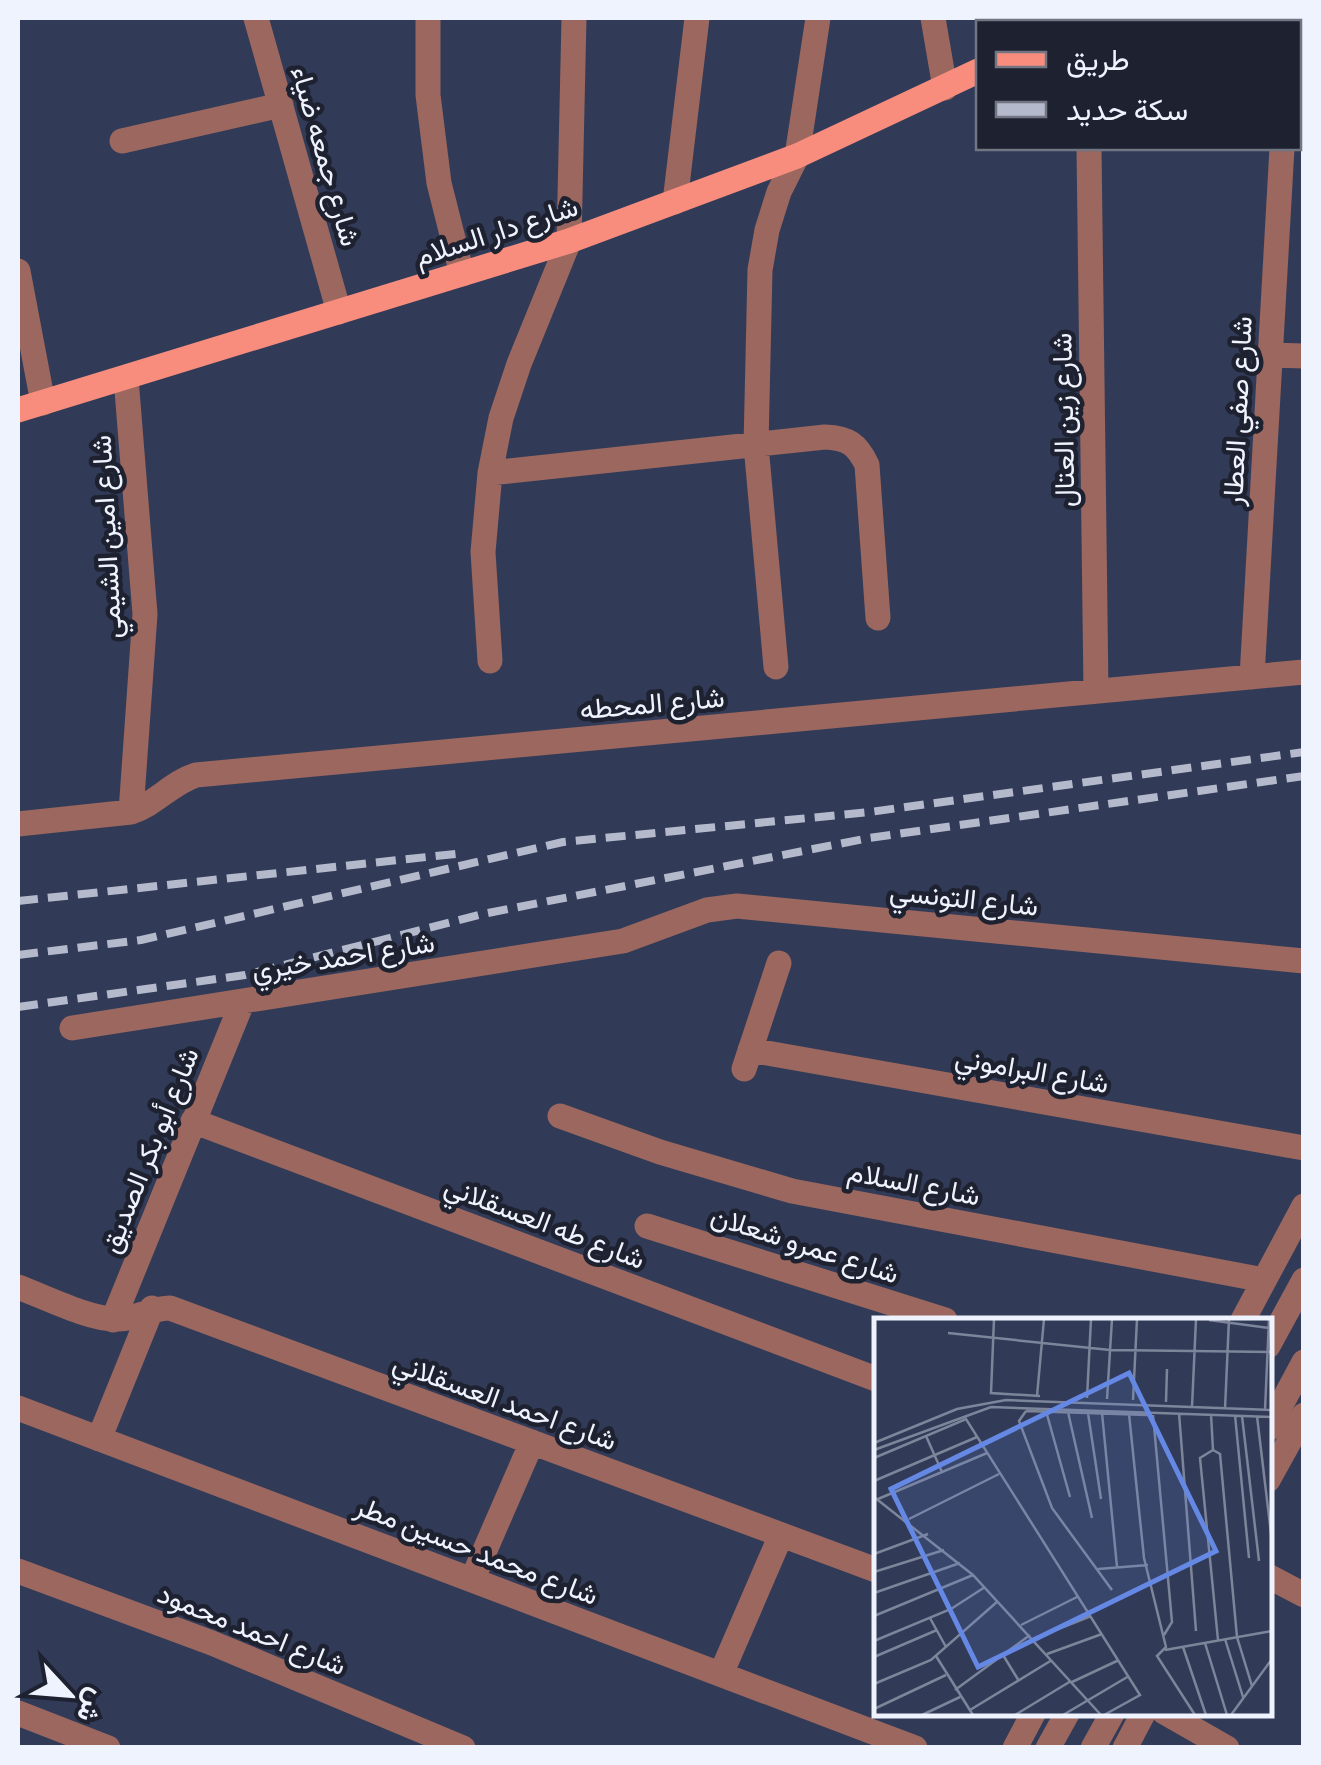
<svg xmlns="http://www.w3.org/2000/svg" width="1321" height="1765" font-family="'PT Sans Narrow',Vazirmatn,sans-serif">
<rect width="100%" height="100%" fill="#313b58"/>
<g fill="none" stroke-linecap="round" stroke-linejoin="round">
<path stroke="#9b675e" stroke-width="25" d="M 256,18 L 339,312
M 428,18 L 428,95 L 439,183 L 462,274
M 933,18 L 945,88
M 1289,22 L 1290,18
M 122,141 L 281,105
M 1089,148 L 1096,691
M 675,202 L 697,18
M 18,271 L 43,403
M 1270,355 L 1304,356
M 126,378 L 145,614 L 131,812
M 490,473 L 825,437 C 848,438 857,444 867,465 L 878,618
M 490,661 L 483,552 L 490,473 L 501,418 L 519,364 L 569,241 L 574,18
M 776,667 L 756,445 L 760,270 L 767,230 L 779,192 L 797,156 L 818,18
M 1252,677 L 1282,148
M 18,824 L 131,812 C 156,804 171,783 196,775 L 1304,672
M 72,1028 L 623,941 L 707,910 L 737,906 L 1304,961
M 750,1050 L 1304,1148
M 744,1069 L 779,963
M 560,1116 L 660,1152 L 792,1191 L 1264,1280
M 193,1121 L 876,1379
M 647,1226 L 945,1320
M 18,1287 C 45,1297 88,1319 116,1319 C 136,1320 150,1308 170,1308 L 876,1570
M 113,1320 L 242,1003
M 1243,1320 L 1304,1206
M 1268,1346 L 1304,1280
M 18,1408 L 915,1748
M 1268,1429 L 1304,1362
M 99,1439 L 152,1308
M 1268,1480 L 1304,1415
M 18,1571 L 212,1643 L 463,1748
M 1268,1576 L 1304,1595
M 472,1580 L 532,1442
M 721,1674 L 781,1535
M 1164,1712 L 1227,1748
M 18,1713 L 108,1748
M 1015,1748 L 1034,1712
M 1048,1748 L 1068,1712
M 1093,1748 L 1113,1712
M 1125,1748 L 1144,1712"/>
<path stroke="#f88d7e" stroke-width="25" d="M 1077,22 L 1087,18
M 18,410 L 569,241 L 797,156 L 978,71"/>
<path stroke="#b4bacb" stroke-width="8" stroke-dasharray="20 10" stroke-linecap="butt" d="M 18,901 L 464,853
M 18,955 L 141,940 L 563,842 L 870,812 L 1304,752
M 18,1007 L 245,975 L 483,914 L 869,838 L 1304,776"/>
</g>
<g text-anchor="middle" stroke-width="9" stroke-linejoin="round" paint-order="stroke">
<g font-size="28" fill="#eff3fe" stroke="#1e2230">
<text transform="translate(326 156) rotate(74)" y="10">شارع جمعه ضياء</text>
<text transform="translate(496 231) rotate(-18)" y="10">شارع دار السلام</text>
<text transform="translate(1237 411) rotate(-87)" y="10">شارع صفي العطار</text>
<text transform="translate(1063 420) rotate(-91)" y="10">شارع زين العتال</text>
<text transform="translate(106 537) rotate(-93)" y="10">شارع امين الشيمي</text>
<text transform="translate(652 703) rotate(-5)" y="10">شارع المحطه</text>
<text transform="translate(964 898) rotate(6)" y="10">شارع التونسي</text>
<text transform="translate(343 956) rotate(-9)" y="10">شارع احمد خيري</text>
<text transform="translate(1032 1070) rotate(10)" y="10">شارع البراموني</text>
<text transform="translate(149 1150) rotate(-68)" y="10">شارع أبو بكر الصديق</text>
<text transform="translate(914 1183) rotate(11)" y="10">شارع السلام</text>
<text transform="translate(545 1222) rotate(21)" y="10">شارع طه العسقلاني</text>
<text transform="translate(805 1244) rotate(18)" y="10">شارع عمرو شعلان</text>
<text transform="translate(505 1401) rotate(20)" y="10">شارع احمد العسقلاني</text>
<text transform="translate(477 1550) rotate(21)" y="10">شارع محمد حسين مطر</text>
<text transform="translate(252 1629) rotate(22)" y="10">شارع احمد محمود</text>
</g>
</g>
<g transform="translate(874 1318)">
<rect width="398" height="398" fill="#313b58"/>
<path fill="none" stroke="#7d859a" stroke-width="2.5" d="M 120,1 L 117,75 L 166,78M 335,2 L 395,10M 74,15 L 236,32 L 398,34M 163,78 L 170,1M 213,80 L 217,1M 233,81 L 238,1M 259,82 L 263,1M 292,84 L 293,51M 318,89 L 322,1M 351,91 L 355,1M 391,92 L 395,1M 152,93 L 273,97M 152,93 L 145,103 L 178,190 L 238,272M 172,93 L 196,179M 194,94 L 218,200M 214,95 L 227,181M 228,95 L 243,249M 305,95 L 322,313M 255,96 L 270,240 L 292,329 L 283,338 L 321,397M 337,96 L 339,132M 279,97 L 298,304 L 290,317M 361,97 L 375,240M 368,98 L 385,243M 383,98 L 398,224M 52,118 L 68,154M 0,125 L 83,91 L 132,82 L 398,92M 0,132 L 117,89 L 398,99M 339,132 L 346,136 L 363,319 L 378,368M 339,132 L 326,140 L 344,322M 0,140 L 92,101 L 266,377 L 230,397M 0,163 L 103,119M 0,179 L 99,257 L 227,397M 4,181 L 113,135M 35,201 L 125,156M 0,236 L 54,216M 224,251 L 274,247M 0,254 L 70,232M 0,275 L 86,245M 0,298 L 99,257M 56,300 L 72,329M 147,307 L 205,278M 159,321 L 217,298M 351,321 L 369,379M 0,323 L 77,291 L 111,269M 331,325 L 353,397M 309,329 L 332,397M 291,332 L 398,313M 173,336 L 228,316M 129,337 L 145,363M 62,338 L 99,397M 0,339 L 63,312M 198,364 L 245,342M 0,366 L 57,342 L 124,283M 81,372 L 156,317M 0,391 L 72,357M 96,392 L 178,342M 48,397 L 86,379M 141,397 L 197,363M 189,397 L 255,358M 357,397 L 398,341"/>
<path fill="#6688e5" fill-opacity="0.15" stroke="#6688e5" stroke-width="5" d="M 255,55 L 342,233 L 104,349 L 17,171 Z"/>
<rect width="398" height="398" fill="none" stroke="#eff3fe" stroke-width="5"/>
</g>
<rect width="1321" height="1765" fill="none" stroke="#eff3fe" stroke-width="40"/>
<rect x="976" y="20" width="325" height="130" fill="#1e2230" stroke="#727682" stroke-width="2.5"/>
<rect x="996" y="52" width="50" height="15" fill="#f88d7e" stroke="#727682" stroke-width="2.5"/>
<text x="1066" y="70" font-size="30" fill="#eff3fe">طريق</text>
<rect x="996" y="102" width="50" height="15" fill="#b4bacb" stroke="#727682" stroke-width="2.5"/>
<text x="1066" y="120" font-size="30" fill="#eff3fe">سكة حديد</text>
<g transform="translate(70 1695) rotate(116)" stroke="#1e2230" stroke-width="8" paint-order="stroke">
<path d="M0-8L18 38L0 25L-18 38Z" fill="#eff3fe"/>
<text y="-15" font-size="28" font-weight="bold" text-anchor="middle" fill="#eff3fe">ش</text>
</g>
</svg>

----------------------------------------

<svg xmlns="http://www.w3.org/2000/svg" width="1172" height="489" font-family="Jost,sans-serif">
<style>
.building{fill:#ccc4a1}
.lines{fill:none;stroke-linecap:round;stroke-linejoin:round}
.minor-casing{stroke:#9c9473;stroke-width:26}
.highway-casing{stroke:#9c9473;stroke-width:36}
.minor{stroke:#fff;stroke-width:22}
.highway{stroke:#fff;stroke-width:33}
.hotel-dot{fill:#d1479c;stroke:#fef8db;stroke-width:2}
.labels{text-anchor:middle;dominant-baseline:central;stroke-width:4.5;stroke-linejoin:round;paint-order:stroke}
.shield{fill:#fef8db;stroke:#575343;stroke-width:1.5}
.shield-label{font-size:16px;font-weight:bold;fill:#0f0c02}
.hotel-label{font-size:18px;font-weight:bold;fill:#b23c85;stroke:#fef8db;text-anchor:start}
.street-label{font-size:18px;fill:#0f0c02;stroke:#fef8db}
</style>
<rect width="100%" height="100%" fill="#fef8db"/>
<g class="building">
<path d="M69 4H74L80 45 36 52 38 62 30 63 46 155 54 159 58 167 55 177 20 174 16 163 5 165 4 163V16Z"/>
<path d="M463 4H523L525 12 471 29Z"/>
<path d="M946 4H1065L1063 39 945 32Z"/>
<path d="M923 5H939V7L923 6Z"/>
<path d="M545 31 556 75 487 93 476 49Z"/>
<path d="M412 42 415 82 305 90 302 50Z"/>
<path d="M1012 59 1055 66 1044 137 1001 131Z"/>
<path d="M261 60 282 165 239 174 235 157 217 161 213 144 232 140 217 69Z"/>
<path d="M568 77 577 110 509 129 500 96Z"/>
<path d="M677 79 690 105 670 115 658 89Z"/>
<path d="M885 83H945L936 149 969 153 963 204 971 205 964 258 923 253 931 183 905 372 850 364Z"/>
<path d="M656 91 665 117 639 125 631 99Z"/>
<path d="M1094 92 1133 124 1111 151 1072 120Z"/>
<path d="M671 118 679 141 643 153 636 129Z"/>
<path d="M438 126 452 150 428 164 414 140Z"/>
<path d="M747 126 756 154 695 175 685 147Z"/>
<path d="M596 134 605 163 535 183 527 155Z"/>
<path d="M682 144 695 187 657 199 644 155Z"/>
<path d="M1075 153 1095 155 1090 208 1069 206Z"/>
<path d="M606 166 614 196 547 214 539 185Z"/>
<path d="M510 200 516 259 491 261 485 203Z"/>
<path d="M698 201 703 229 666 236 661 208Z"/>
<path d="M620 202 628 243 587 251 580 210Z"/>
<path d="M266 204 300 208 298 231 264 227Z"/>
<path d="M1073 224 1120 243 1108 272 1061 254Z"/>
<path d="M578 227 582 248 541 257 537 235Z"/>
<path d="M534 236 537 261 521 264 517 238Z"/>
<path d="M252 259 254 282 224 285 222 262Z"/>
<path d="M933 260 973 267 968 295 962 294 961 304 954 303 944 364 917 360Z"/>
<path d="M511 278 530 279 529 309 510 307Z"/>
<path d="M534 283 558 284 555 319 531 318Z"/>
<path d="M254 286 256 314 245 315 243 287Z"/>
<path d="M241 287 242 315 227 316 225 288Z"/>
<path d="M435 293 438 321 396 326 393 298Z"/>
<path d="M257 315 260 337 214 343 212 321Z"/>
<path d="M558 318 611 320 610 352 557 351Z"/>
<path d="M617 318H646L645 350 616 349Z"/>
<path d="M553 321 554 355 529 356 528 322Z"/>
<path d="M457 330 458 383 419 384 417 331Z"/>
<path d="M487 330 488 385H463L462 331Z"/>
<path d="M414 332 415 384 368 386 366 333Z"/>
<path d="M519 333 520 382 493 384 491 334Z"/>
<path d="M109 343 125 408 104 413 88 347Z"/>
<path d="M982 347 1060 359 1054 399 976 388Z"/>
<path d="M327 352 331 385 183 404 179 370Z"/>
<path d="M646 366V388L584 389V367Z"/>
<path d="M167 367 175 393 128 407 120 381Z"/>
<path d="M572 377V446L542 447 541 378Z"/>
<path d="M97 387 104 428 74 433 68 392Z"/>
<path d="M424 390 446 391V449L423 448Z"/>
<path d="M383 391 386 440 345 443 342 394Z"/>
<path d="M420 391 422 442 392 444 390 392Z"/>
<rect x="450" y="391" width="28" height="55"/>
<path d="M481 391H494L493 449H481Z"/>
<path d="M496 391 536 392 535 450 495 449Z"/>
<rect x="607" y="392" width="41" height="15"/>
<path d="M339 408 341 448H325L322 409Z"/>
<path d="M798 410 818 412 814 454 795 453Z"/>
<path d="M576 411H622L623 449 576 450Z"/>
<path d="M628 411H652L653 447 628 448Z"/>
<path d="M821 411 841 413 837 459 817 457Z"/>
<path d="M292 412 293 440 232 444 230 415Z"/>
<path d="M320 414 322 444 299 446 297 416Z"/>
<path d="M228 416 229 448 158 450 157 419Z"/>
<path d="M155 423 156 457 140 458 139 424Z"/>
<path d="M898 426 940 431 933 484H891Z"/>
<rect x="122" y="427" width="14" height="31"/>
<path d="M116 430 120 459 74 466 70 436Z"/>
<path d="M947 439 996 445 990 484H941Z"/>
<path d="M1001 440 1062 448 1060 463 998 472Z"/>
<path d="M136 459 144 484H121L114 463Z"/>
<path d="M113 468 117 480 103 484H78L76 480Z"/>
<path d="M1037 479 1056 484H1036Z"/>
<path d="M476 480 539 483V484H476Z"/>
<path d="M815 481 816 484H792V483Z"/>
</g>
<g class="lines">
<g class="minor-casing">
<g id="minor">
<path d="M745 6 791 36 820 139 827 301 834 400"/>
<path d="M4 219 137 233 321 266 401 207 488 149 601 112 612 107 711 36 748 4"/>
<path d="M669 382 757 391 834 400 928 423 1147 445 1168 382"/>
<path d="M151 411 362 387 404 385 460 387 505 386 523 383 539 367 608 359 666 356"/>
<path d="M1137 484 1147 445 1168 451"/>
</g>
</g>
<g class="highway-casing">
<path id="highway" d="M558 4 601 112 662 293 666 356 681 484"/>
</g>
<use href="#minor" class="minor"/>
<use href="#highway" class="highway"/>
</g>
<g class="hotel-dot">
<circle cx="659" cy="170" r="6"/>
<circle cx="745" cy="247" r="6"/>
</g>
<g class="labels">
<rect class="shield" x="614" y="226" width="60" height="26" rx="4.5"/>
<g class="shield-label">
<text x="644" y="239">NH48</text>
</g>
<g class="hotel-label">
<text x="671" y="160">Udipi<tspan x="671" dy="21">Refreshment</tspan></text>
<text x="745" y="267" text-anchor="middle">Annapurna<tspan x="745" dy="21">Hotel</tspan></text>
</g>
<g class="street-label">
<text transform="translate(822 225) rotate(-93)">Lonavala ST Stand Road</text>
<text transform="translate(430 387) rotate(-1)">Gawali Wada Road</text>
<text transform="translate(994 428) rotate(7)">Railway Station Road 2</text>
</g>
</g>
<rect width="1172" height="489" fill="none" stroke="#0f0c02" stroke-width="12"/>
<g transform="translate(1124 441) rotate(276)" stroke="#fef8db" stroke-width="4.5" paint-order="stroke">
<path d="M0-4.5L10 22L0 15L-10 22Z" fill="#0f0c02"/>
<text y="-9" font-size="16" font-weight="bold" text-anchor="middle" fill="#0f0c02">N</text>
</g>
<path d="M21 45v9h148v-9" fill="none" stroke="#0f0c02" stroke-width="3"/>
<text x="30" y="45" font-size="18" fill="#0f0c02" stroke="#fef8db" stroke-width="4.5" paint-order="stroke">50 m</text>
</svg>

----------------------------------------

→ **Task item**
Please go through the material and return each line where the word "lines" appears.

→ **Answer below**
.lines{fill:none;stroke-linecap:round;stroke-linejoin:round}
<g class="lines">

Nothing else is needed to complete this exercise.